▸ **Problem to work on**
Your copy should match the records below word for word and contain no pictures.

▸ **Supplied records**
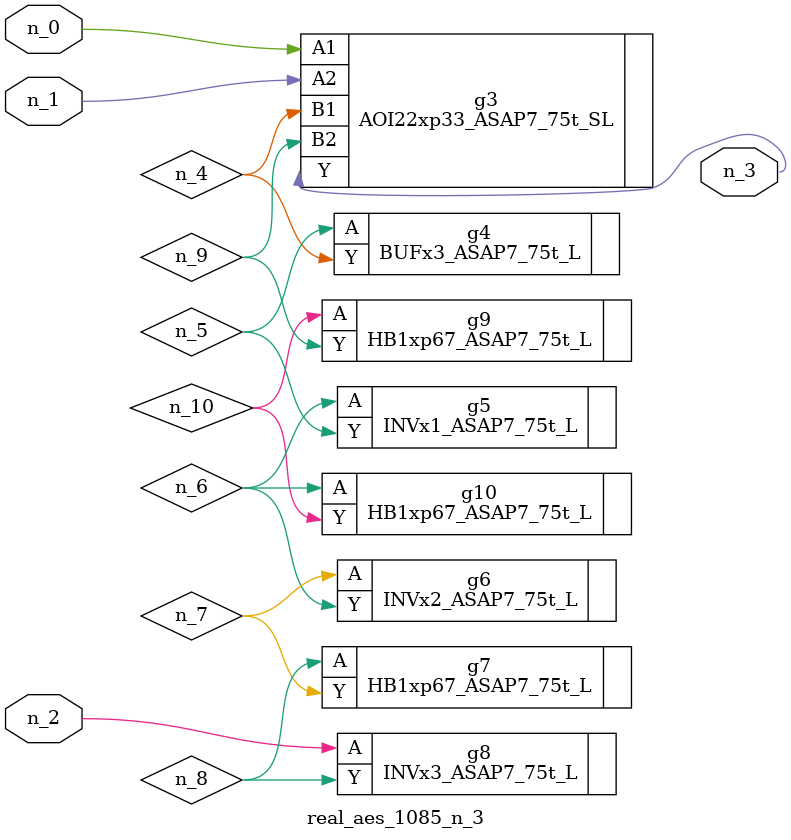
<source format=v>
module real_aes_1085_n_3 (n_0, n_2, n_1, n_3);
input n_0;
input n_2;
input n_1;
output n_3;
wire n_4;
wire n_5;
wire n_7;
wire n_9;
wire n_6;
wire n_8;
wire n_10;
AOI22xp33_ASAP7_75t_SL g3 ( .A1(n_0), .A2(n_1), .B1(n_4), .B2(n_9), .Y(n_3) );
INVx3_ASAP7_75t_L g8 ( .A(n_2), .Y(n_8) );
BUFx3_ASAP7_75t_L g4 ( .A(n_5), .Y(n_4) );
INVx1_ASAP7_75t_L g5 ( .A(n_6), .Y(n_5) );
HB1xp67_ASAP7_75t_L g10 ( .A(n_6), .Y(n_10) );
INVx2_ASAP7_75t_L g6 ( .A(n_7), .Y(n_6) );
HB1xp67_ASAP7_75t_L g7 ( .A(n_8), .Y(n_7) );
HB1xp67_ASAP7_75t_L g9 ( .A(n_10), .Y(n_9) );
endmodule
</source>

▸ **Answer to this exercise**
<source format=v>
module real_aes_1085_n_3 (n_0, n_2, n_1, n_3);
input n_0;
input n_2;
input n_1;
output n_3;
wire n_4;
wire n_5;
wire n_7;
wire n_9;
wire n_6;
wire n_8;
wire n_10;
AOI22xp33_ASAP7_75t_SL g3 ( .A1(n_0), .A2(n_1), .B1(n_4), .B2(n_9), .Y(n_3) );
INVx3_ASAP7_75t_L g8 ( .A(n_2), .Y(n_8) );
BUFx3_ASAP7_75t_L g4 ( .A(n_5), .Y(n_4) );
INVx1_ASAP7_75t_L g5 ( .A(n_6), .Y(n_5) );
HB1xp67_ASAP7_75t_L g10 ( .A(n_6), .Y(n_10) );
INVx2_ASAP7_75t_L g6 ( .A(n_7), .Y(n_6) );
HB1xp67_ASAP7_75t_L g7 ( .A(n_8), .Y(n_7) );
HB1xp67_ASAP7_75t_L g9 ( .A(n_10), .Y(n_9) );
endmodule
</source>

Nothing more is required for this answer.